Dataset entries:

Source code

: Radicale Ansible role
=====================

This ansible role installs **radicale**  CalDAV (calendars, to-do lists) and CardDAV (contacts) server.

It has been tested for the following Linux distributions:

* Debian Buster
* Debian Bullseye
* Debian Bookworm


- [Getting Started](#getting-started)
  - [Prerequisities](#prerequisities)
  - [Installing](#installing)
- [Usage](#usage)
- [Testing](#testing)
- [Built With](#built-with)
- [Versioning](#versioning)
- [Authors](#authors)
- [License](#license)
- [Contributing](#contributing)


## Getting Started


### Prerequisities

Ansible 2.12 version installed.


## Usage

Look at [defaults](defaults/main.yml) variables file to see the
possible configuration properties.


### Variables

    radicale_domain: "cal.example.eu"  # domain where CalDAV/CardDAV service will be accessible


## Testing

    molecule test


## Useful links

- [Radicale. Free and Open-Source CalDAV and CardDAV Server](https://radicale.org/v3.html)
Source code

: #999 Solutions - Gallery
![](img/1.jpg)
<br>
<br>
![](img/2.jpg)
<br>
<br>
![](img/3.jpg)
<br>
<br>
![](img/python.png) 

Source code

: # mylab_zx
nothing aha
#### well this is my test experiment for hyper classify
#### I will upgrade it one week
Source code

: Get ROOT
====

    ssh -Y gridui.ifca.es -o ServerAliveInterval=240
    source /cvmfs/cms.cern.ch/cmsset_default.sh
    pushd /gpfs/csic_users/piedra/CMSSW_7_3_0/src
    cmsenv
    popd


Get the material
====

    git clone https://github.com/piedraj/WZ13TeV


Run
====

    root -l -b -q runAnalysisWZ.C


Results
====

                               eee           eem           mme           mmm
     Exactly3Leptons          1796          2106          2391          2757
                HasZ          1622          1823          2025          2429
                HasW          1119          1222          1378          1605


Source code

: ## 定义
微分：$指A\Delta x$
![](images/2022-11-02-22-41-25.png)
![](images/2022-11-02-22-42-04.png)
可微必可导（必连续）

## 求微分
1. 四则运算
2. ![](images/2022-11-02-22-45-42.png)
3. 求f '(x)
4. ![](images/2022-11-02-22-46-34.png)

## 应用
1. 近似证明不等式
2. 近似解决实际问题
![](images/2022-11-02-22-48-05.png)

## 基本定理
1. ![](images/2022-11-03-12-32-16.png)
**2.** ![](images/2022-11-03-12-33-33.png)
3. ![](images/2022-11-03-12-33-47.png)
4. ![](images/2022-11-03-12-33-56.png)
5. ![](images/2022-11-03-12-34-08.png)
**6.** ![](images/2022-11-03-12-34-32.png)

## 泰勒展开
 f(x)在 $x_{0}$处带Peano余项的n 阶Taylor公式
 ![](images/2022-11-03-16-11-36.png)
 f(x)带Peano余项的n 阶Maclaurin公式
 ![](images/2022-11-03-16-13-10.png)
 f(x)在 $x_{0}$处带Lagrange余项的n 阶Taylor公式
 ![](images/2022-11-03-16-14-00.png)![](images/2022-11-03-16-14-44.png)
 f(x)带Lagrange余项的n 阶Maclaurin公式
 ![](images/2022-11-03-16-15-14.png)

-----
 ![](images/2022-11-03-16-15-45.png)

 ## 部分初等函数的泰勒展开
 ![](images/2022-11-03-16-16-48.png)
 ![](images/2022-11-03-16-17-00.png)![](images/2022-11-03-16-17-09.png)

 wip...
--
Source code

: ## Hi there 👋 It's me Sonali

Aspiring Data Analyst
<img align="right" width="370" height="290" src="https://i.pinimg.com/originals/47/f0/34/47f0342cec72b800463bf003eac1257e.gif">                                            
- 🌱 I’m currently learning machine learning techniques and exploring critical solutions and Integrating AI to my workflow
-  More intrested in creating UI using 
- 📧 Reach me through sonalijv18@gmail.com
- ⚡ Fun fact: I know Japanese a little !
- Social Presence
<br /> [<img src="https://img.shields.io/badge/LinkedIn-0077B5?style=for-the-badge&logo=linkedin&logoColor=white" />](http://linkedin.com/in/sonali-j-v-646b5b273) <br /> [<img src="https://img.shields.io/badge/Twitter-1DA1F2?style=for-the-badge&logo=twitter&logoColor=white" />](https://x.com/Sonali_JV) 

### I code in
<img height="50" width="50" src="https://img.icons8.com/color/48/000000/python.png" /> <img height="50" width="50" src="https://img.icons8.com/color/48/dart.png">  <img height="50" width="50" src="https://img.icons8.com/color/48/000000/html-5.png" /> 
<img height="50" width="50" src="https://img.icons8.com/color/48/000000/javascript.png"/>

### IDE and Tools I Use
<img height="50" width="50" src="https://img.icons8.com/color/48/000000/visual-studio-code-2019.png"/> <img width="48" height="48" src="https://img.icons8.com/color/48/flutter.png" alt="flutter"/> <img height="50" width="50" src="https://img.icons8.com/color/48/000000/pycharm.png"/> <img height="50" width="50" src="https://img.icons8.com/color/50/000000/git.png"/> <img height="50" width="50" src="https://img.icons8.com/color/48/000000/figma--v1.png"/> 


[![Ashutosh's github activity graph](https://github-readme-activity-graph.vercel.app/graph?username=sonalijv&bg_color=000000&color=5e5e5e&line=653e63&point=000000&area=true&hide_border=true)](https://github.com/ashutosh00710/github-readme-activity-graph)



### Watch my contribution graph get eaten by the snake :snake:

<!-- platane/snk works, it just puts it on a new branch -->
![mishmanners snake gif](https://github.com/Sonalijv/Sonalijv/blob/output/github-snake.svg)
--
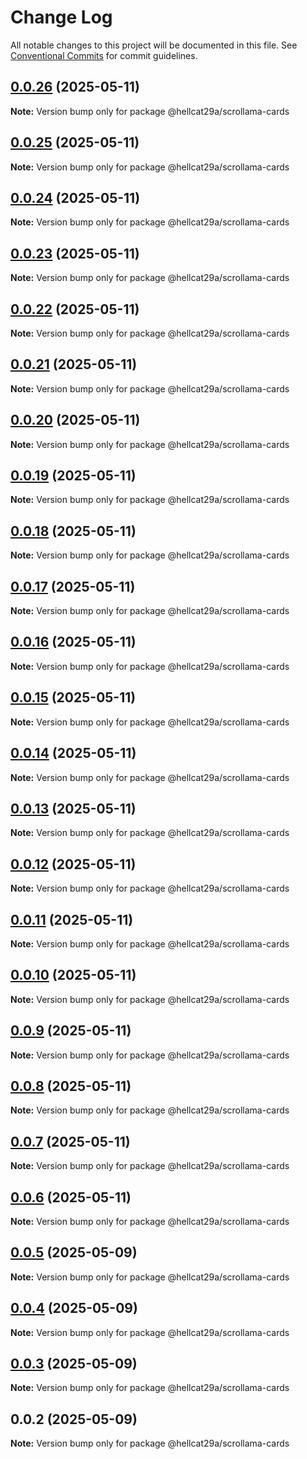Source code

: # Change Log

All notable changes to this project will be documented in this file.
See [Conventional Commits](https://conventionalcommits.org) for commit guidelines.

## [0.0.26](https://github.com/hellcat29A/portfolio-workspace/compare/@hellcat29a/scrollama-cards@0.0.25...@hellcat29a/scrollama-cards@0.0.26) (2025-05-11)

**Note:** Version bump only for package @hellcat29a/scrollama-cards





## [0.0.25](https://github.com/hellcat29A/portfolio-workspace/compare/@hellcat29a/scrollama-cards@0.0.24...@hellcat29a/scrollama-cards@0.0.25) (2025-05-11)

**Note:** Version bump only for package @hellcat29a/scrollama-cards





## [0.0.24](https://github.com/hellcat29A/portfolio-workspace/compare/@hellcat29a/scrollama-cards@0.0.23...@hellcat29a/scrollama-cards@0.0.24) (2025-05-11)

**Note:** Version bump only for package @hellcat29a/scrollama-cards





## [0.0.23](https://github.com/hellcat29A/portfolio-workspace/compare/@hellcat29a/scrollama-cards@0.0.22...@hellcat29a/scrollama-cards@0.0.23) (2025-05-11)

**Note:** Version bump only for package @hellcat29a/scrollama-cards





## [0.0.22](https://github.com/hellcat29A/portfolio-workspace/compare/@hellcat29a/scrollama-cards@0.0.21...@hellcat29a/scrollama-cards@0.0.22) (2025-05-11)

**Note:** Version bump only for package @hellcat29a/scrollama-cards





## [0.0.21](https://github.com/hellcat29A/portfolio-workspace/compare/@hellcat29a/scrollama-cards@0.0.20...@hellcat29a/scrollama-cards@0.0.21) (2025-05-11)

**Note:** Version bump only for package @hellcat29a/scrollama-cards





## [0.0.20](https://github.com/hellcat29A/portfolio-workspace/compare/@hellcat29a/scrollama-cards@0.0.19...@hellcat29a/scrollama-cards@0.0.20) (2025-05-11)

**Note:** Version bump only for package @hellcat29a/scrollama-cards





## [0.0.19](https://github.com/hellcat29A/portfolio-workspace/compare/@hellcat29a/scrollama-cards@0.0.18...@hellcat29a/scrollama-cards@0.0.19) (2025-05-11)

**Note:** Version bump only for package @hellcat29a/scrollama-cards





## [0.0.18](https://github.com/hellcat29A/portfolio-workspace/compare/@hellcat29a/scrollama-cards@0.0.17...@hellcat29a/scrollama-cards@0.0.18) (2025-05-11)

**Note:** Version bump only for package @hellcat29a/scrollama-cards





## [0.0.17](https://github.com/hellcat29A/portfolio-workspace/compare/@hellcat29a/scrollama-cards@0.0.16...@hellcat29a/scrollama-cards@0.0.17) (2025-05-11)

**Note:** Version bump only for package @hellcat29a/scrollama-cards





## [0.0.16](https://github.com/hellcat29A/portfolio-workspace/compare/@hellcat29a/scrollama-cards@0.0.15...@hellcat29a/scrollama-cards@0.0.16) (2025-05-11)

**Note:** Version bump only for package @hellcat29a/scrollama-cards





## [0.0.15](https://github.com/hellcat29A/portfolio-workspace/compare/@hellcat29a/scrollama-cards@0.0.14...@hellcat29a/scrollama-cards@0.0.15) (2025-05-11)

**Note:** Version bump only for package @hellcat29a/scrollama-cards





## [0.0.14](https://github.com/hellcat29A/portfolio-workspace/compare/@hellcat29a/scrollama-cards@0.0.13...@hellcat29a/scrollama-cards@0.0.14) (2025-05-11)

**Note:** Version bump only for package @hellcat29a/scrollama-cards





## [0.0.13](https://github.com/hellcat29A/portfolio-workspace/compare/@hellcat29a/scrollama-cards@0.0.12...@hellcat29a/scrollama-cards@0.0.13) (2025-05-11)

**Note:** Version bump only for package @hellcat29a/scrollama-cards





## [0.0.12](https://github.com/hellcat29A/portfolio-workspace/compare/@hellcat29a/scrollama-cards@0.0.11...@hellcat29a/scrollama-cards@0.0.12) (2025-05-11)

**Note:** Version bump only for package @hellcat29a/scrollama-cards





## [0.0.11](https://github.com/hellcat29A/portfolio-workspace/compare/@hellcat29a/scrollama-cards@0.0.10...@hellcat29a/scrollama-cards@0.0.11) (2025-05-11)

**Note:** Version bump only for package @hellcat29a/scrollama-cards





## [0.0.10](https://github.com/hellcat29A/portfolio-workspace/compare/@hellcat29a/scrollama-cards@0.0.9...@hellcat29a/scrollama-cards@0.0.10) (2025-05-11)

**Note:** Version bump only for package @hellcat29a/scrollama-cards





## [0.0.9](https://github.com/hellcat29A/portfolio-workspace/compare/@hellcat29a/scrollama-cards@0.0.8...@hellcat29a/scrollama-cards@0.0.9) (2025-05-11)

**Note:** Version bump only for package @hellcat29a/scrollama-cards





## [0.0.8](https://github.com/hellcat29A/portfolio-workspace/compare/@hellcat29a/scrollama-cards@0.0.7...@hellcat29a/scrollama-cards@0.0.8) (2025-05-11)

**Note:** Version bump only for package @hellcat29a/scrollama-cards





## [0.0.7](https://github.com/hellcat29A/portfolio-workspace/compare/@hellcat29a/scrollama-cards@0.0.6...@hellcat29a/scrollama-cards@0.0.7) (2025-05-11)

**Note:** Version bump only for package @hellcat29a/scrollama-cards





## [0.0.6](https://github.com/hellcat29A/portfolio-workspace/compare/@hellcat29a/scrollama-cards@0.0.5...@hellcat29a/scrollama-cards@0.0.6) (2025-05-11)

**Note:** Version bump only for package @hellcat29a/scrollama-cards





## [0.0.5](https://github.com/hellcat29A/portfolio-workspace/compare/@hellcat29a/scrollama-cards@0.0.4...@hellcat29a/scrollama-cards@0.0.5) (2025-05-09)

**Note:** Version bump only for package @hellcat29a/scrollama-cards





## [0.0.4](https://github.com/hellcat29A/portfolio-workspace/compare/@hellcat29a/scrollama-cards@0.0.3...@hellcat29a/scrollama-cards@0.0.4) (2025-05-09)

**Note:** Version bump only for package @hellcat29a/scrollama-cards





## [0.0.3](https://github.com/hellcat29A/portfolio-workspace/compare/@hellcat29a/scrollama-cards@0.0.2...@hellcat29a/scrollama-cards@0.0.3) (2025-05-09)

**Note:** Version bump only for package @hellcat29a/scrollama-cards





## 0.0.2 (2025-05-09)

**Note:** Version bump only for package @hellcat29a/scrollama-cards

→ Work request
Whenever a line in the data holds "will", copy that line.

→ Answer to this task
    radicale_domain: "cal.example.eu"  # domain where CalDAV/CardDAV service will be accessible
#### I will upgrade it one week
All notable changes to this project will be documented in this file.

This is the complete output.